→ Material shown
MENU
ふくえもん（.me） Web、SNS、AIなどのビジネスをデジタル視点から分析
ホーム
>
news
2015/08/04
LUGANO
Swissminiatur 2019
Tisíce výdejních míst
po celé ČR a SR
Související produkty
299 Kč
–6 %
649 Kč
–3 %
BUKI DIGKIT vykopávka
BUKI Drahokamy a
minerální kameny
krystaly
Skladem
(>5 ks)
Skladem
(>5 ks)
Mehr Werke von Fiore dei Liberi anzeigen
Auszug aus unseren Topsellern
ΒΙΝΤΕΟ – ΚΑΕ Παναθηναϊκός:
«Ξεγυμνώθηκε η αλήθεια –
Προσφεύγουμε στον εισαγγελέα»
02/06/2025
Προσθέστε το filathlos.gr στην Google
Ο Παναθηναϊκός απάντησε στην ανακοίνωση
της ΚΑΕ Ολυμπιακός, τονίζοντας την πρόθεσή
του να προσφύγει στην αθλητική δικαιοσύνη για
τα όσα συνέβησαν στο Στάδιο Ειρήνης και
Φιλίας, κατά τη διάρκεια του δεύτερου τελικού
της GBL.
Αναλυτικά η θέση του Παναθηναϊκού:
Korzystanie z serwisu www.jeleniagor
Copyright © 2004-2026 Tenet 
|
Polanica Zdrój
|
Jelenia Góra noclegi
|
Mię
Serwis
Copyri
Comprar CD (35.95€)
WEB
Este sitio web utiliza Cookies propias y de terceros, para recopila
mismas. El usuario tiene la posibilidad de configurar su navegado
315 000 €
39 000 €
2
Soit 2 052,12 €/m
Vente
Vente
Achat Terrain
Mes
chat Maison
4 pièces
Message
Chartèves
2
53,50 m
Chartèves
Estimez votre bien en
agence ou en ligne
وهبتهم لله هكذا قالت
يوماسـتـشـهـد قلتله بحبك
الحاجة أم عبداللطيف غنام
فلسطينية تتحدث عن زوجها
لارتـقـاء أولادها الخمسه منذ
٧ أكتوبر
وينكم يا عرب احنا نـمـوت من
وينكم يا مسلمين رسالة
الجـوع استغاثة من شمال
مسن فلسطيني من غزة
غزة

→ What is required
What you give back should be the full listing, copied exactly.

→ Solution to this task
MENU
ふくえもん（.me） Web、SNS、AIなどのビジネスをデジタル視点から分析
ホーム
>
news
2015/08/04
LUGANO
Swissminiatur 2019
Tisíce výdejních míst
po celé ČR a SR
Související produkty
299 Kč
–6 %
649 Kč
–3 %
BUKI DIGKIT vykopávka
BUKI Drahokamy a
minerální kameny
krystaly
Skladem
(>5 ks)
Skladem
(>5 ks)
Mehr Werke von Fiore dei Liberi anzeigen
Auszug aus unseren Topsellern
ΒΙΝΤΕΟ – ΚΑΕ Παναθηναϊκός:
«Ξεγυμνώθηκε η αλήθεια –
Προσφεύγουμε στον εισαγγελέα»
02/06/2025
Προσθέστε το filathlos.gr στην Google
Ο Παναθηναϊκός απάντησε στην ανακοίνωση
της ΚΑΕ Ολυμπιακός, τονίζοντας την πρόθεσή
του να προσφύγει στην αθλητική δικαιοσύνη για
τα όσα συνέβησαν στο Στάδιο Ειρήνης και
Φιλίας, κατά τη διάρκεια του δεύτερου τελικού
της GBL.
Αναλυτικά η θέση του Παναθηναϊκού:
Korzystanie z serwisu www.jeleniagor
Copyright © 2004-2026 Tenet 
|
Polanica Zdrój
|
Jelenia Góra noclegi
|
Mię
Serwis
Copyri
Comprar CD (35.95€)
WEB
Este sitio web utiliza Cookies propias y de terceros, para recopila
mismas. El usuario tiene la posibilidad de configurar su navegado
315 000 €
39 000 €
2
Soit 2 052,12 €/m
Vente
Vente
Achat Terrain
Mes
chat Maison
4 pièces
Message
Chartèves
2
53,50 m
Chartèves
Estimez votre bien en
agence ou en ligne
وهبتهم لله هكذا قالت
يوماسـتـشـهـد قلتله بحبك
الحاجة أم عبداللطيف غنام
فلسطينية تتحدث عن زوجها
لارتـقـاء أولادها الخمسه منذ
٧ أكتوبر
وينكم يا عرب احنا نـمـوت من
وينكم يا مسلمين رسالة
الجـوع استغاثة من شمال
مسن فلسطيني من غزة
غزة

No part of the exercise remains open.